We must be always looking and always open to the unknown and the unproven.

We must make safe spaces for risk to happen.

Exactly what Performing Lines WA has done with this CREATIVE HUB.

I’m very aware we’re all sitting now with so many unknowns.

We’re feeling vulnerable. What are we fighting for?

A return to how things were, or a fundamental reset?

I leave part of that question hanging for the next session about decolonising art spaces.

TO NOW

I haven’t read or heard any tangible solutions to the massive threat that Covid poses to the RELATIONSHIP we all thrive on between artists and audiences.

Sure, we can consider work for the digital realm. We can make work for the camera. We can take work outdoors.

I wish that I had some genius idea to offer as a way forward;

Instead, to finish I’m going to indulge in a moment of nostalgia.

June 2018

A full house.

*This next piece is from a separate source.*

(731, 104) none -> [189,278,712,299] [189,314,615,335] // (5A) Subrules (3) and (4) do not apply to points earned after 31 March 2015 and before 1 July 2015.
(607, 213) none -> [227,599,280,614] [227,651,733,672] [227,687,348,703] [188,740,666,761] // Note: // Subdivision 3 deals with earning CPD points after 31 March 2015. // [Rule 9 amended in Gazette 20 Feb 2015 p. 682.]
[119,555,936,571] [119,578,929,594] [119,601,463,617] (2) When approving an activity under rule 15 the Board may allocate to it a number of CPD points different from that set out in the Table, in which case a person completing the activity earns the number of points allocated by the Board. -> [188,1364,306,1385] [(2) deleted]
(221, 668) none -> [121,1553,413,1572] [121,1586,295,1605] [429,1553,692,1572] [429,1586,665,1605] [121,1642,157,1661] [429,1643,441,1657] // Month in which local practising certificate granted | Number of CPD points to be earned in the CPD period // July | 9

The Royal Court Theatre in London

The show – Notes from the Field

In a virtuosic two-and-a-half-hour solo the astonishing American documentary theatre maker Anna Deveare-Smith depicted the personal accounts of “broken people” living in a “broken system” that fast tracks black men, and Latinos and First Nations people into a pipeline from school to prison. (all too familiar in Australia).

A harrowing journey inside the American justice system, a recurring motif of young black men being stalked by police or running for their lives.

In the final monologue – delivered at a memorial service Anna Deveare-Smith inhabited the voice of Congressman and civil rights leader John Lewis.

He recalls the Selma march of 1965 speaking of forgiveness and brotherhood as Smith invokes the audience to sing.

With her lead, the entire audience rose to its feet and sang AMAZING GRACE. We were that congregation.

And then no one left the theatre.

That memory, for me, is a reminder of WHY I do what I do.

And I leave you with the words of philosopher and author Iris Murdoch:

A deep motive for making… art is the desire to defeat the formlessness of the world and cheer oneself up by constructing forms out of what might otherwise seem a mass of senseless rubble.”

In everything we do, we acknowledge that we live on Aboriginal land and constantly learn from the wisdom of First Peoples.

Where we are and the history that precedes us informs how we work and how we move forward.